28. The method as claimed in claim 27, wherein the inert gas is a noble gas, carbon dioxide, water vapor or nitrogen.

29. A premixing burner, comprising:

a premixing zone;

an air swirl generator including an air inlet; and

a fuel nozzle,

wherein a fuel may be injected through the fuel nozzle into an air mass flow swirled by the air swirl generator in the premixing zone where a hot gas flowback region may form, and

wherein a surface of the premixing burner in the potential hot gas flowback region includes an opening through which a fluid may be injected into the premixing zone.

30. The premixing burner as claimed in claim 29, wherein the opening is connected in such a way via a fluid channel to the air inlet leading to the air swirl generator that a portion of the air mass flow may be injected through the opening as the fluid into the premixing zone.

31. The premixing burner as claimed in claim 29,

wherein the premixing zone comprises a cone side and a hub side, and

wherein the premixing zone also comprises a plurality of fuel nozzles on the cone side and/or the hub side of the premixing zone.

32. The premixing burner as claimed in claim 29, wherein the plurality of fuel nozzles are arranged in one or more rows lying behind one another downstream of the air swirl generator.

33. The premixing burner as claimed in claim 29, wherein the plurality of fuel nozzles and/or a plurality of openings are located in the air swirl generator.
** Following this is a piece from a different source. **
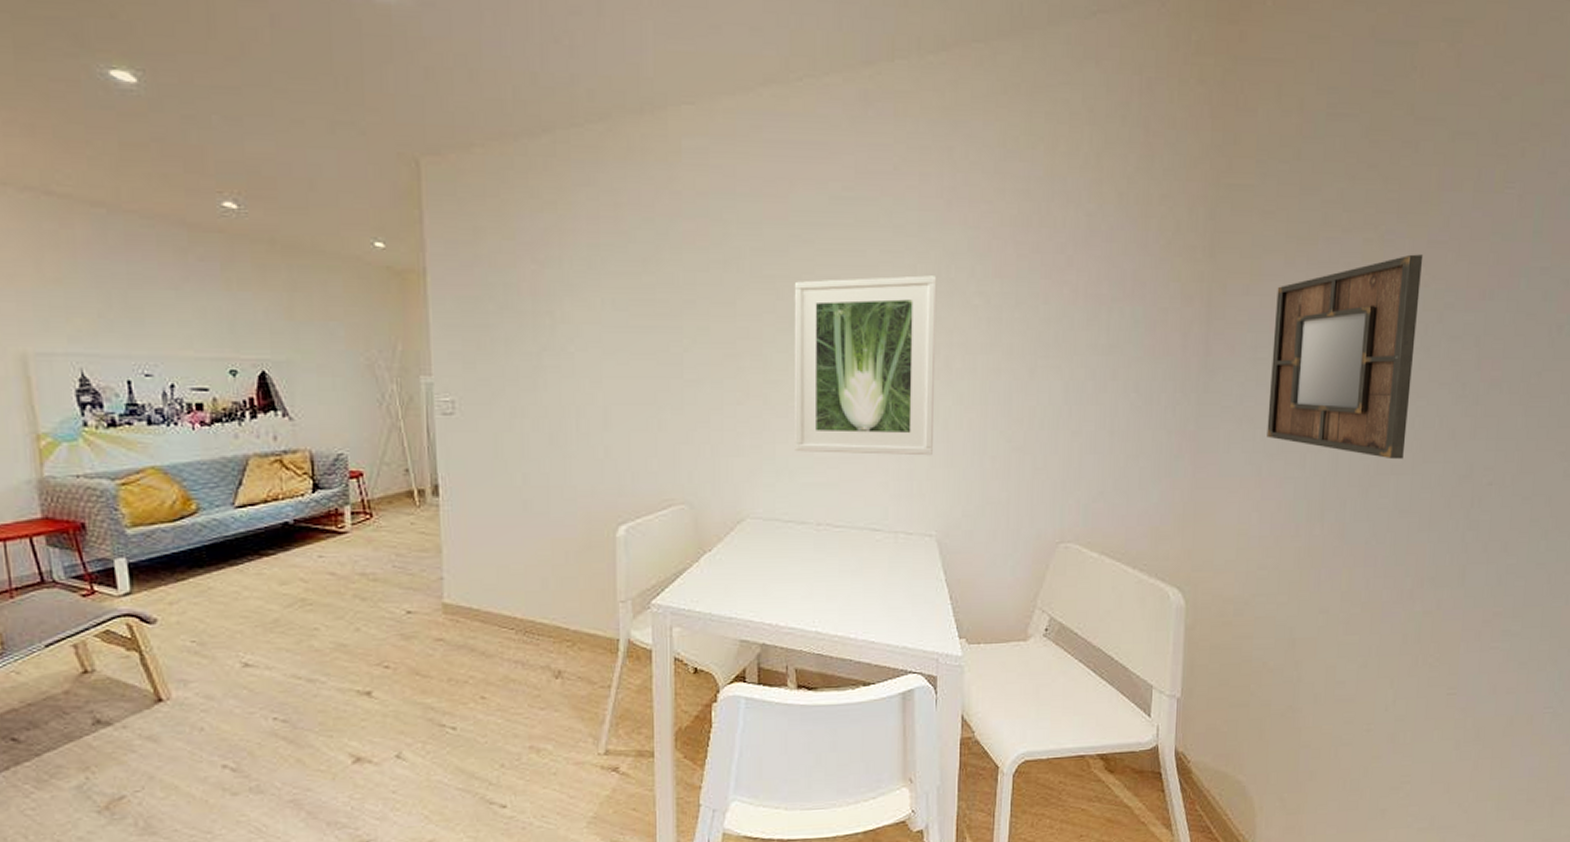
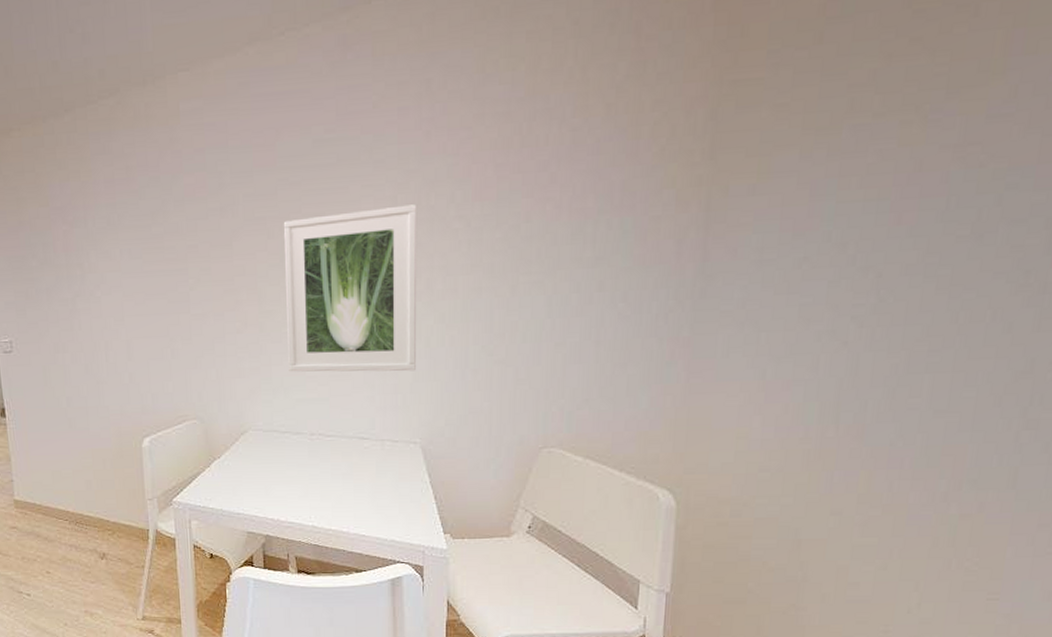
home mirror: present [1267,254,1424,460] -> none [773,131,980,357]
34. The premixing burner as claimed in claim 33,

wherein the fuel is injected via a fluid flow channel through the plurality of openings into the premixing zone, and

wherein the plurality of openings are located in a main direction of air mass flow downstream from the plurality of fuel nozzles.

35. The premixing burner as claimed in claim 29, wherein the plurality of fuel nozzles are embodied as a plurality of round holes.

36. The premixing burner as claimed in claim 29, wherein the plurality of fuel nozzles are designed so that the fuel may be injected at right angles to the main direction of air mass flow into the premixing zone.

37. The premixing burner as claimed in claim 29, wherein the fuel is a syngas.

38. The premixing burner as claimed in claim 29,

wherein the fluid may be injected into the premixing zone through a plurality of openings in the main direction of air mass flow, and

wherein the fluid is injected into the premixing zone along the surface of the premixing zone.